Guide
Dataset uploads
Upload JSONL or CSV; bind to suites; share across agents.
Datasets are reusable bundles of cases. One dataset can back multiple suites; multiple suites can target one agent. Versioning follows the rest of the registry: every push gets a new version, the live pointer moves explicitly.
#Format
Datasets are JSONL or CSV. JSONL is preferred — it preserves structured ground-truth fields:
{"input": "Refactor the auth module", "ground_truth": "preserved-public-api", "tags": ["refactor"]}
{"input": "Find the off-by-one", "ground_truth": "loop bound off by one", "tags": ["debug"]}CSV is fine for flat schemas; the column header row determines the field names.
#Upload
Via CLI:
aldo dataset push ./changelog-cases.jsonl --name changelog-casesVia the API:
curl -X POST https://ai.aldo.tech/api/auth-proxy/v1/datasets \
-H "Authorization: Bearer $ALDO_API_KEY" \
-H "Content-Type: application/x-ndjson" \
--data-binary @changelog-cases.jsonl#Privacy tier
Datasets carry a privacy tier.
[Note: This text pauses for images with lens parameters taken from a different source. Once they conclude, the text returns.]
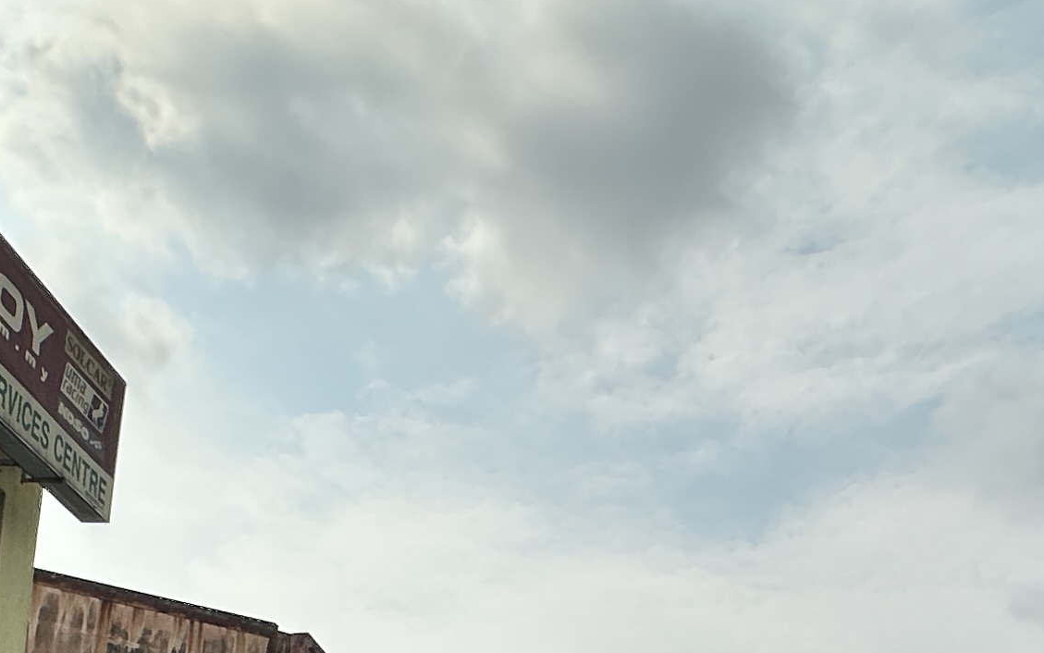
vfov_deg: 21.4
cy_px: 918
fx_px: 1508
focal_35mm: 53
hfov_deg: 37.8
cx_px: 686
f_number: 2.2
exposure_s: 1/5814
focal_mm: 2.22
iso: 50
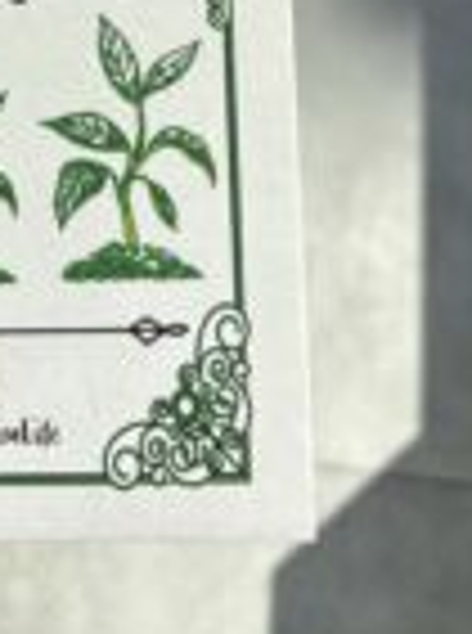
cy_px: -63
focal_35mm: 74
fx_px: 1352
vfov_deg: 24.6
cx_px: 72
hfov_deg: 19.5
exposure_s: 1/2398
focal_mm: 5.96
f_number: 1.6
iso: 50
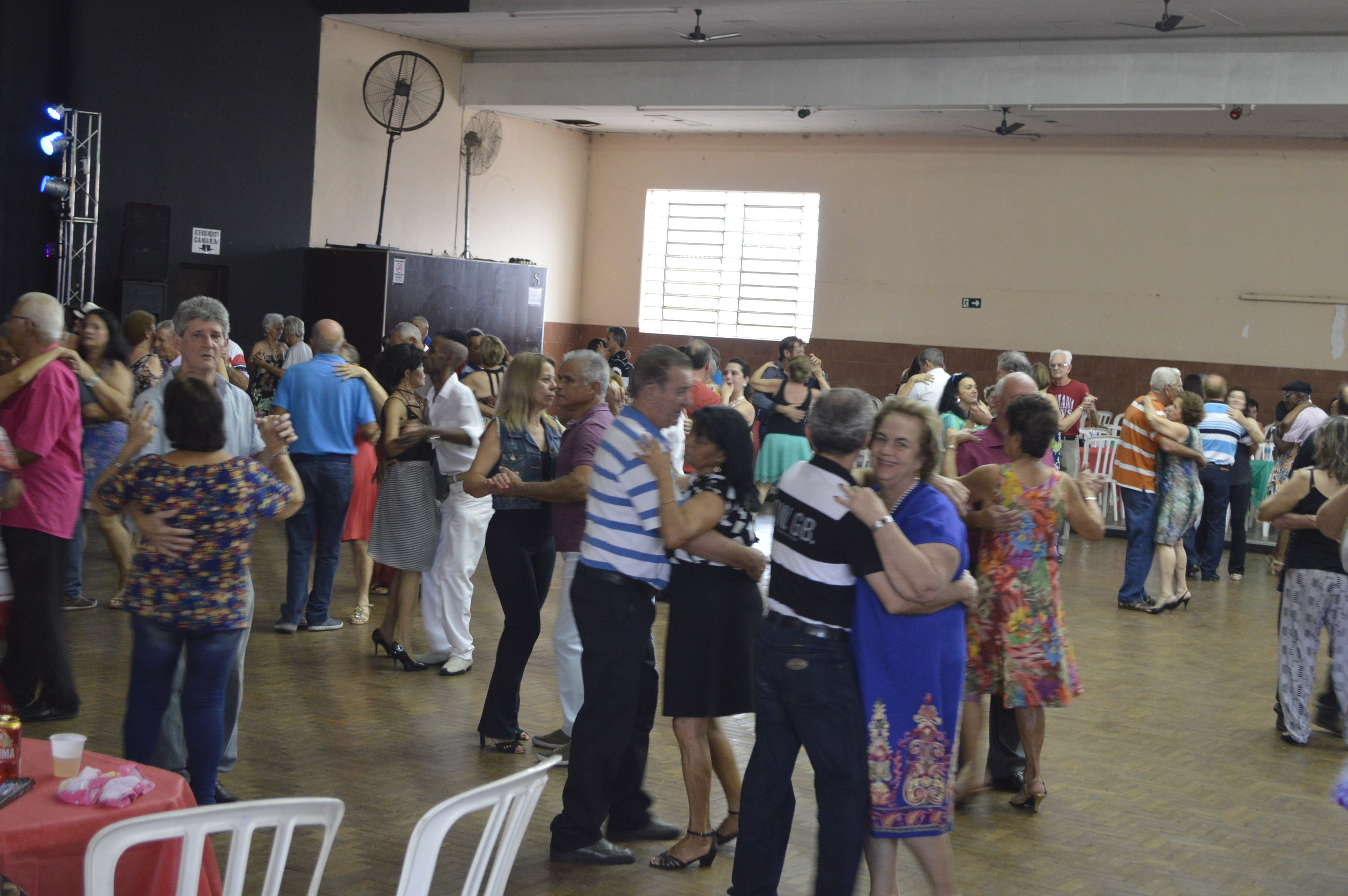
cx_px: 674
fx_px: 2020
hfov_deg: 36.9
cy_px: 448
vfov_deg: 25.0
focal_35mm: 54
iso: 1400
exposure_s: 1/15
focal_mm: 36
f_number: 5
A sensitive dataset can only be
used by sensitive runs — the platform won't bind it to a suite
that runs against a less-strict tier.
#Sharing
A dataset is tenant-scoped by default. To share across tenants,
the operator must explicitly mark it shared (only available in
self-hosted deployments).
#Inspecting
The Datasets page in the control plane shows row counts, tag distribution, and a sample of recent rows. Click into a dataset to see its version history and which suites bind to it.